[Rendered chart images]
━━━━━━━━━━━━━━━━

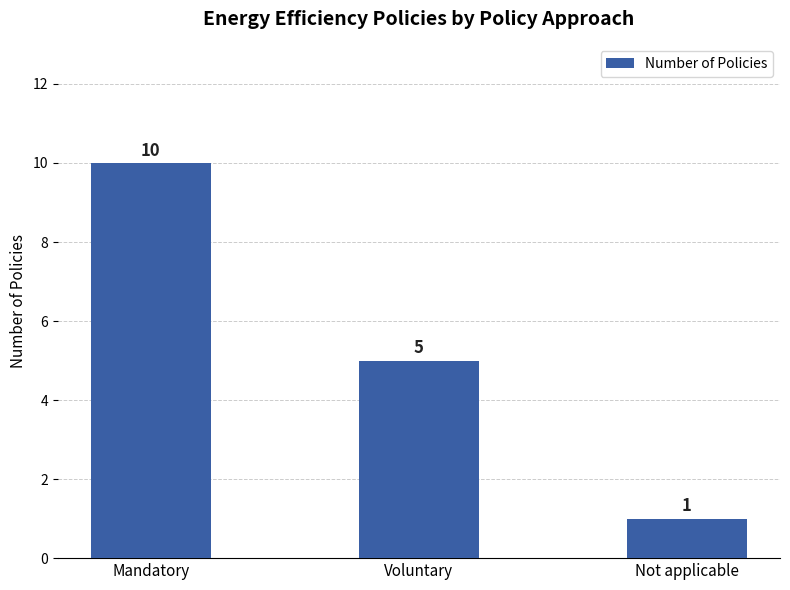

Rank the categories by value from lowest to highest.

Not applicable, Voluntary, Mandatory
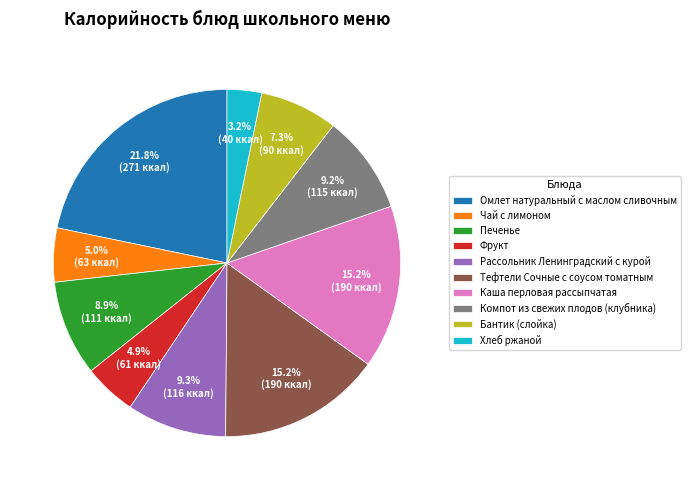

To the nearest percent, what percentage of the pie is Хлеб ржаной?

3%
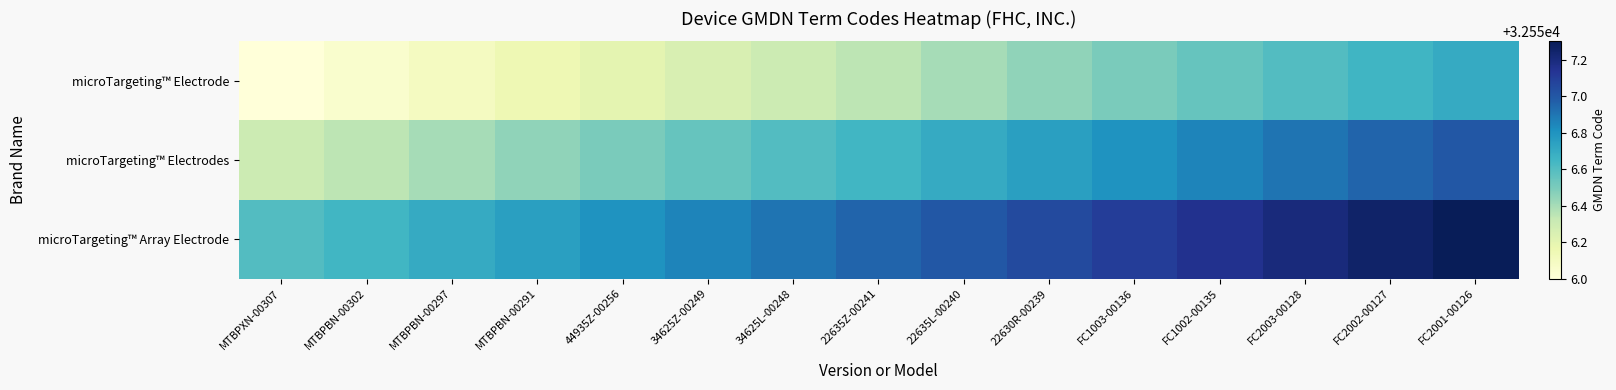

At how many categories does at least one series exceed 32556?

15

━━━━━━━━━━━━━━━━

PROBLEM REQUIREMENTS:
Copy every line of the data above word for word, but leave the pictures out.

FINISHED EXERCISE:
Rank the categories by value from lowest to highest.

Not applicable, Voluntary, Mandatory

To the nearest percent, what percentage of the pie is Хлеб ржаной?

3%

At how many categories does at least one series exceed 32556?

15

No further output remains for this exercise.